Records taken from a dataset
○ ○ ○ ○ ○

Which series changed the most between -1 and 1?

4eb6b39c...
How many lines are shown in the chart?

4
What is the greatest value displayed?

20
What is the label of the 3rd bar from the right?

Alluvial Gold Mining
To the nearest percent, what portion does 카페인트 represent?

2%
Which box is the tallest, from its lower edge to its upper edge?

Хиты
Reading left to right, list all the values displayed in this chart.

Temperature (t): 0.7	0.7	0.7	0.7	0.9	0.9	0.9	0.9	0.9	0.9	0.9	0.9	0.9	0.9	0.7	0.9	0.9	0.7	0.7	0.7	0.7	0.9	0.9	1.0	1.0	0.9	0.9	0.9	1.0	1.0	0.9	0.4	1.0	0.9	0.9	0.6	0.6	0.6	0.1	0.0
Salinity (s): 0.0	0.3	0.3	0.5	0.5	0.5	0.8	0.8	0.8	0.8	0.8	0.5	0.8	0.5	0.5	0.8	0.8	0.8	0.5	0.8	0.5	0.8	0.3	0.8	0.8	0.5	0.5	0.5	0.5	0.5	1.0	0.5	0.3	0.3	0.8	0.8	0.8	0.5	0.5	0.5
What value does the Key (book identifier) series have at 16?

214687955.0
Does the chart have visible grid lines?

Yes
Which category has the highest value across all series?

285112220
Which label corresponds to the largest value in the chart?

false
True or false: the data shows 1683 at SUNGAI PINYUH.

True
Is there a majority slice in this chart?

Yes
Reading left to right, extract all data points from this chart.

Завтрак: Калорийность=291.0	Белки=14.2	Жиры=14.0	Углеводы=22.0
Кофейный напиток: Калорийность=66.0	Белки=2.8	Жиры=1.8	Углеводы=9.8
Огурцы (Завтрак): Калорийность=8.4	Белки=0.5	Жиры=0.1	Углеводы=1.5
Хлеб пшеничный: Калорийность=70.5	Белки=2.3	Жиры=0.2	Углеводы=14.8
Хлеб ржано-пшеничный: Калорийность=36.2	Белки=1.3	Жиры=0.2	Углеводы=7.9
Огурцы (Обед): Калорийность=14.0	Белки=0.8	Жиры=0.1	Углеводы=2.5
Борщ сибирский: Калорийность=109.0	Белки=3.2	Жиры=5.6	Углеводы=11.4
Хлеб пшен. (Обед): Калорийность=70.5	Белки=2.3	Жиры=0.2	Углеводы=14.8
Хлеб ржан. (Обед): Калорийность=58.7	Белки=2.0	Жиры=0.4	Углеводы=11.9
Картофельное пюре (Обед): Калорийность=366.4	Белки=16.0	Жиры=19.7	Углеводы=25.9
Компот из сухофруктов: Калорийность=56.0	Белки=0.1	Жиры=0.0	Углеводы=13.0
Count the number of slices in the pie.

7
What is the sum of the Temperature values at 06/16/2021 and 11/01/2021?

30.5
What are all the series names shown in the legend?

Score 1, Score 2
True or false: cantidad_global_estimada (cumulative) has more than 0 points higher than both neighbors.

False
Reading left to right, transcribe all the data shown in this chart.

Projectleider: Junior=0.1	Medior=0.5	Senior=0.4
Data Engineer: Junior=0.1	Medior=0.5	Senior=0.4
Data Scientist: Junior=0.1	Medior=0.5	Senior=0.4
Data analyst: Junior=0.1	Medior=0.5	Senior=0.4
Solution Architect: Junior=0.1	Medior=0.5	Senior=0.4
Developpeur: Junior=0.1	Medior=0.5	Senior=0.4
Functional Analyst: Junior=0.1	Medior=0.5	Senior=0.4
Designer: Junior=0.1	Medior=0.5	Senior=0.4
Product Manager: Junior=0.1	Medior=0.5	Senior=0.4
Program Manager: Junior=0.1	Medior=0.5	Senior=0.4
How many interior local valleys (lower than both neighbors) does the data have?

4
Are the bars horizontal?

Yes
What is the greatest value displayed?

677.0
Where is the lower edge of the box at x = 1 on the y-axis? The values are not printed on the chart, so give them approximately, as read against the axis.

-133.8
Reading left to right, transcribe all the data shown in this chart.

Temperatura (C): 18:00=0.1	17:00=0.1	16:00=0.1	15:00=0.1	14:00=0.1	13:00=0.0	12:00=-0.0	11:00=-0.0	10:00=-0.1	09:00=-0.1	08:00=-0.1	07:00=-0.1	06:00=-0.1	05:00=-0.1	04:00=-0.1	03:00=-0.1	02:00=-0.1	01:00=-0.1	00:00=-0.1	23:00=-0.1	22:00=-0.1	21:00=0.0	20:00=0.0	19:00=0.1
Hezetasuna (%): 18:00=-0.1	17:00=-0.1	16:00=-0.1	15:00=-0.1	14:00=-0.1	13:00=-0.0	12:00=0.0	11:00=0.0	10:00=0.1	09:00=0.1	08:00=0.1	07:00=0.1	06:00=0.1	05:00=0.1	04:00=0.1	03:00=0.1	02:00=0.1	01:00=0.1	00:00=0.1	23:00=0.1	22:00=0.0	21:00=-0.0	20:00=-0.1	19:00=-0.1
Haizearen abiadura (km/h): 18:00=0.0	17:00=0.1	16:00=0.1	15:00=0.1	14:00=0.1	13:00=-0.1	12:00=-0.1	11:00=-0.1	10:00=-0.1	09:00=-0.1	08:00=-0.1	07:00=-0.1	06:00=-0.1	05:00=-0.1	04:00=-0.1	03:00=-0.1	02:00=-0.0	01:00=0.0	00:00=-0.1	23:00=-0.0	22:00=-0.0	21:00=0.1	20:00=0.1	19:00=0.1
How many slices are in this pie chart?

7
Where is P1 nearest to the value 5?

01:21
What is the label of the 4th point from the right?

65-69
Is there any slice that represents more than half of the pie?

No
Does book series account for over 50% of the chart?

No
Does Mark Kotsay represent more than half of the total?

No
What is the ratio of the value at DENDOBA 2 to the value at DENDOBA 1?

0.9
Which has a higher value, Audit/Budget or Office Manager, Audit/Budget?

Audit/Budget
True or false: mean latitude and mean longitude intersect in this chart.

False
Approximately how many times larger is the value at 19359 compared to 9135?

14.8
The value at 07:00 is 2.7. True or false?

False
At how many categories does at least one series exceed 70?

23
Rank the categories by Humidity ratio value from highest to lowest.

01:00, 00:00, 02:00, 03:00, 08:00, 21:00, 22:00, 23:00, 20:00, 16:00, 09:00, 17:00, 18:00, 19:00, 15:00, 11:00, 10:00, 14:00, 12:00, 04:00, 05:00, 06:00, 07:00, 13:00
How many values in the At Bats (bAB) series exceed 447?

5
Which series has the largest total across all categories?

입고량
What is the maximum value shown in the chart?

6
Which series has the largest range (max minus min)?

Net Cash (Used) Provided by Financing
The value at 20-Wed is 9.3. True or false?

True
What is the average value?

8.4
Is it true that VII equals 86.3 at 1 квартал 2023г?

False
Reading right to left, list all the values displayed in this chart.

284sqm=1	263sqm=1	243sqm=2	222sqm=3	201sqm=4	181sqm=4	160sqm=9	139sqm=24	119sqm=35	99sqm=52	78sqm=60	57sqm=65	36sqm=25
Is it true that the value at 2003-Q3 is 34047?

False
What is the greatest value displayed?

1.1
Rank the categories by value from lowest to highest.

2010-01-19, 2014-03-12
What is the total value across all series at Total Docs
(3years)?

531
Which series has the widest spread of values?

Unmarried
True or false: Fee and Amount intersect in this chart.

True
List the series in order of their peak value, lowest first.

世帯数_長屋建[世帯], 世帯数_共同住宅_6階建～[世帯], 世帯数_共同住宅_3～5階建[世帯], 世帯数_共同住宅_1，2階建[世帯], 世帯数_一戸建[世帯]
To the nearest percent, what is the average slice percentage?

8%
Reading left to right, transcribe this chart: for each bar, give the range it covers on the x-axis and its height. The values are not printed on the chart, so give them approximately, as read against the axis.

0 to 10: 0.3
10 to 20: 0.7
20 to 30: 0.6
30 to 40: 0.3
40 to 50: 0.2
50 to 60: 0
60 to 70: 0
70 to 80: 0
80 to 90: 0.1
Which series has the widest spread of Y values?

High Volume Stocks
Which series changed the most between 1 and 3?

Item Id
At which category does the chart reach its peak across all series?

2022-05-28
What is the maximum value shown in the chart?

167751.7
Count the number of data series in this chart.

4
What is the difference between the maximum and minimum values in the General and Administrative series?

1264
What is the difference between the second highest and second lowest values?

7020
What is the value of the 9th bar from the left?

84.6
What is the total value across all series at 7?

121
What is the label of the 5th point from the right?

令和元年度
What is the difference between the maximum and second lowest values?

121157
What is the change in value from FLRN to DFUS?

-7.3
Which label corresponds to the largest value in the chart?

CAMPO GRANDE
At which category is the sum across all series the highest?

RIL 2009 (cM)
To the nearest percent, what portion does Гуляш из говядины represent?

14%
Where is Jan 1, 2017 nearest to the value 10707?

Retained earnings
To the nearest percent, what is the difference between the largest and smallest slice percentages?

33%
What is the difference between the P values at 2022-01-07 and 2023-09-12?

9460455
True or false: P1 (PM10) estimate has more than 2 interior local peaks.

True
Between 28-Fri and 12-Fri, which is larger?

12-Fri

○ ○ ○ ○ ○

Work order ▸
Update everything from the line containing "2010-01-19, 2014-03-12" down to the line containing "Reading left to right, transcribe this", replacing "series" with "dataset" and keeping the rest unchanged.

Written answer ▸
2010-01-19, 2014-03-12
What is the total value across all dataset at Total Docs
(3years)?

531
Which dataset has the widest spread of values?

Unmarried
True or false: Fee and Amount intersect in this chart.

True
List the dataset in order of their peak value, lowest first.

世帯数_長屋建[世帯], 世帯数_共同住宅_6階建～[世帯], 世帯数_共同住宅_3～5階建[世帯], 世帯数_共同住宅_1，2階建[世帯], 世帯数_一戸建[世帯]
To the nearest percent, what is the average slice percentage?

8%
Reading left to right, transcribe this chart: for each bar, give the range it covers on the x-axis and its height. The values are not printed on the chart, so give them approximately, as read against the axis.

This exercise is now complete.